It's one of the oldest wars of all time: the everlasting battle between the new and the old. Things were very much in flux in the late 1800s, creating a race around the track to see who would burst through the finish line first.
The thing is, it's not just as simple as the van Rhijns against the Russells; there's much more that comprises the two houses, including those in the families themselves as well as the staff that operates beneath them.
The way that each house spends its own money goes directly into how they wish to come off as people. For one, the Russells tout their money by dumping much of it into the creation of their mansion, in hiring a French chef to be on duty at all times, and by their actions outside of the house itself. This includes how George Russell (Morgan Spector) willingly bought up the entire merchandise at a charity event simply to make a social statement.
On the other hand, the van Rhijns live in a beautiful, stately home, though it looks like nothing compared to the Russell's bustling estate right across the street. They have a devoted staff who seem genuinely more invested in the family itself than the Russell's staff does, and while they don't have a French chef cooking all their food, their meals are most likely just as well-made.
Where the two houses converge, however, is the way in which they raise their children, though, on the van Rhijn's side, this also applies to Agnes (Christine Baranski) and Ada's (Cynthia Nixon) niece, Marian (Louisa Jacobson). Marian found someone that she loves but that Agnes disapproves of; Mr. Tom Raikes (Thomas Cocquerel) isn't quite up to Agnes' standards, and she believes he will want someone with more money than Marian. Because of this, she practically forbids Marian from seeing him.
In the same way, Bertha Russell (Carrie Coon) is extremely protective over her daughter, Gladys (Taissa Farmiga), making her wait too long to officially come out in her debutante ball. Her father sends other suitors away, paying them off by providing them with lucrative jobs in his industry.

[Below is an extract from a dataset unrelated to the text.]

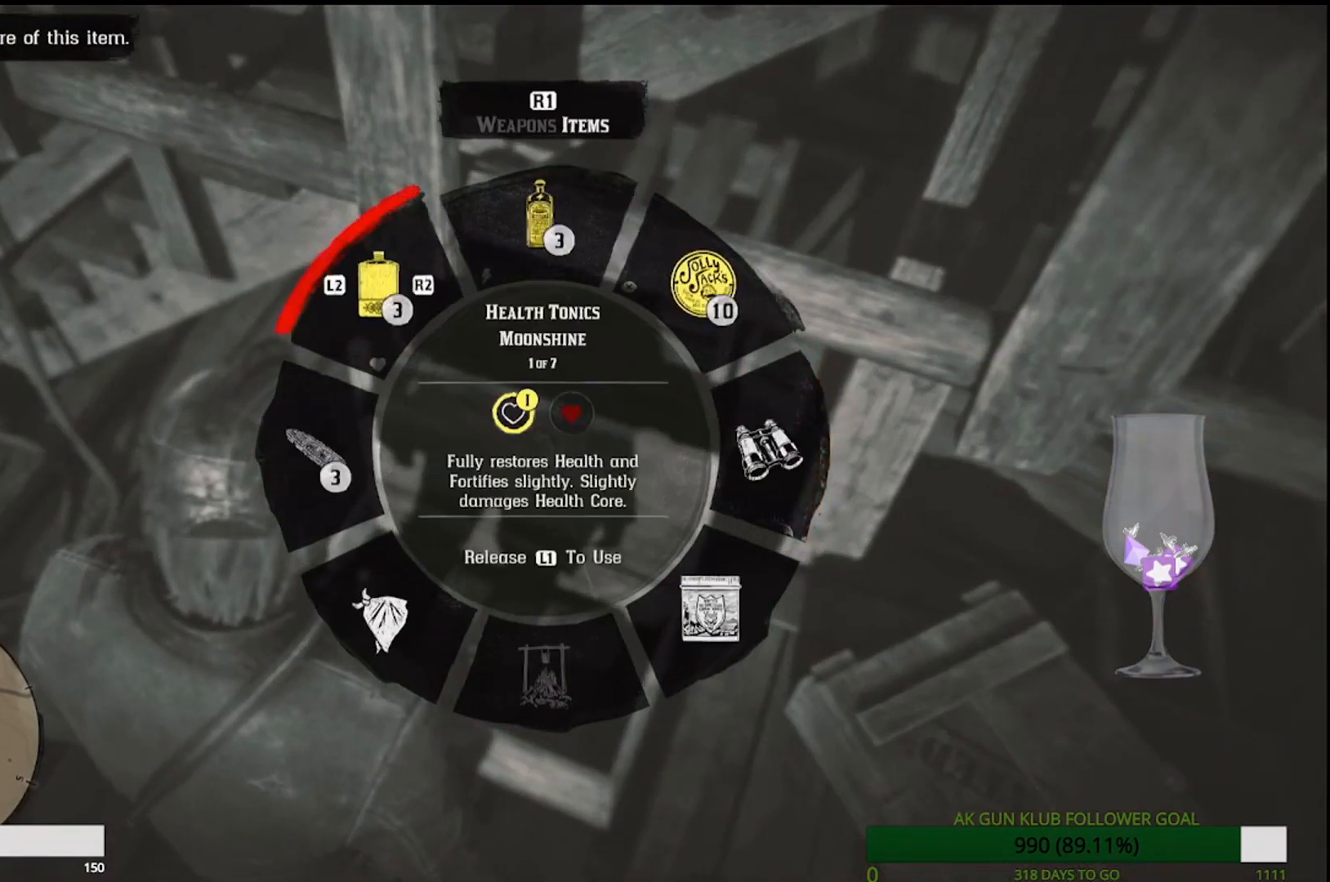
{"dt_ms": 500, "buttons": ["R2"], "left_stick": "center", "right_stick": "up-left", "events": [[183, "R2", "down"], [367, "R2", "up"], [483, "R2", "down"]]}
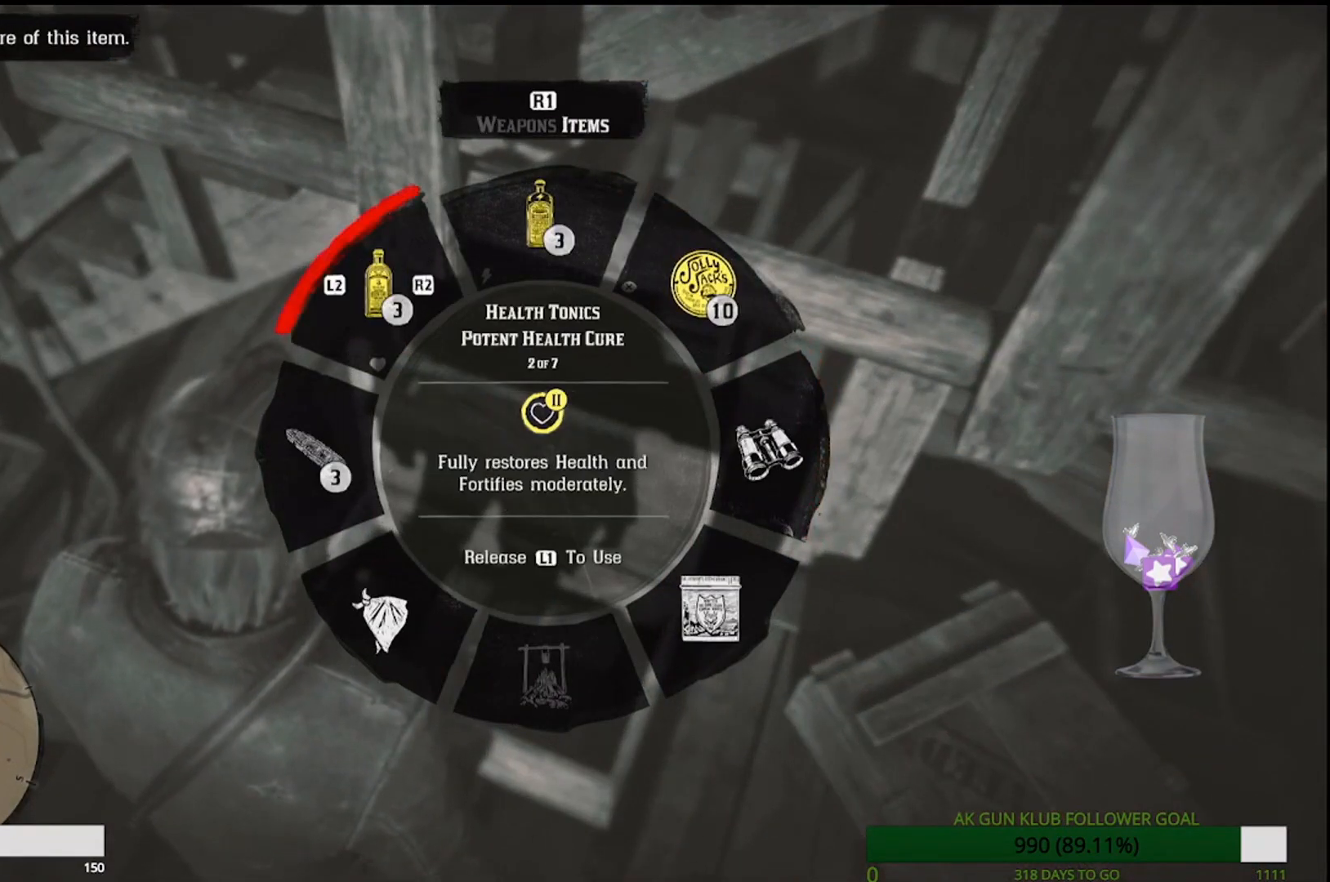
{"dt_ms": 500, "buttons": ["R2"], "left_stick": "center", "right_stick": "up-left", "events": [[100, "R2", "up"], [367, "R2", "down"]]}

Speaking of jobs, Mr. Russell also doesn't approve of his son's sudden interest in a new career path: architecture. Wanting Larry (Harry Richardson) to continue working for him and eventually take over the company someday, it's going to be tough for him to convince his father otherwise.
Basically, there's no pleasing either of the household heads.
The main thing that separates the two houses is that Agnes doesn't care about Bertha's attempts to one-up her and those around her. Because Agnes is part of the old money crew, she doesn't need to one-up anyone—she's already above Bertha. However, as she watches Bertha climb further and further up the ladder, the air up there is starting to feel a bit suffocating to Agnes.